### 文本段落
* * *
1. 程式人生 > >MySQL 8.0 plan optimization 源碼閱讀筆記

MySQL 8.0 plan optimization 源碼閱讀筆記

duplicate isam 源碼剖析 efm bitmap else long 最優 cif

以下基於社區版8.0代碼

預備知識:

  • MySQL JOIN syntax: https://dev.mysql.com/doc/refman/8.0/en/join.html

  • Straight join: is similar to JOIN, except that the left table is always read before the right table. This can be used for those (few) cases for which the join optimizer processes the tables in a suboptimal order. STRAIGHT_JOIN有兩種用法:一種是加在JOIN處作為INNER JOIN的一種特殊類型hint該join的順序;另一種是加在SELECT處使該select下的所有JOIN都強制為用戶table的join順序,從優化代碼上看該用法與semi-join不可同時存在(Optimize_table_order::optimize_straight_join: DBUG_ASSERT(join->select_lex->sj_nests.is_empty())

    )。

  • join order hint: Join-order hints affect the order in which the optimizer joins tables, including JOIN_FIXED_ORDER, JOIN_ORDER, JOIN_PREFIX, JOIN_SUFFIX

  • 各種JOIN類型:INNER JOIN, OUTER JOIN, SEMI JOIN, LEFT/RIGHT JOIN, etc.
* * *
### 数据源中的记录
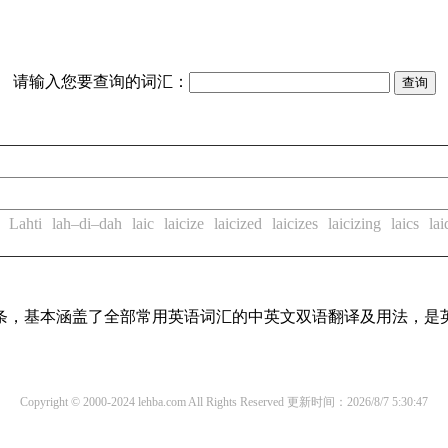
请输入您要查询的词汇：
Lahti
lah–di–dah
laic
laicize
laicized
laicizes
laicizing
laics
lai
译词条，基本涵盖了全部常用英语词汇的中英文双语翻译及用法，是
Copyright © 2000-2024 lehba.com All Rights Reserved
更新时间：2026/8/7 5:30:47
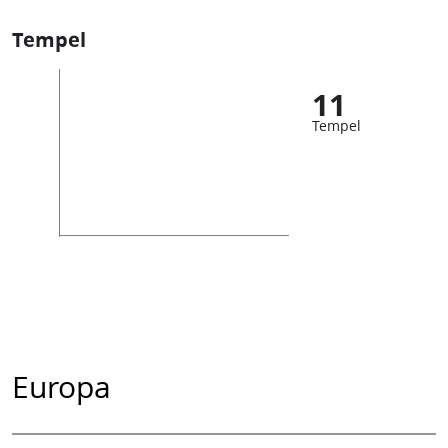
Tempel
11
Tempel
Europa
* * *
### 操作说明
[a] 根据这篇MySQL源码笔记，STRAIGHT_JOIN能用在什么场合？请用一到三句话说明，并给出笔记中的理由。
[b] 把记录里的文字逐行照原样抄录下来，图片不要写进答案。
这些记录与文本段落毫无关系。

### 各项答案
[a] STRAIGHT_JOIN 与 JOIN 类似，但左表总是先于右表读取。笔记指出，在少数情况下连接优化器会以次优的顺序处理各表，这时就可以用它来固定表的连接顺序。

[b]
请输入您要查询的词汇：
Lahti
lah–di–dah
laic
laicize
laicized
laicizes
laicizing
laics
lai
译词条，基本涵盖了全部常用英语词汇的中英文双语翻译及用法，是
Copyright © 2000-2024 lehba.com All Rights Reserved
更新时间：2026/8/7 5:30:47
Tempel
11
Tempel
Europa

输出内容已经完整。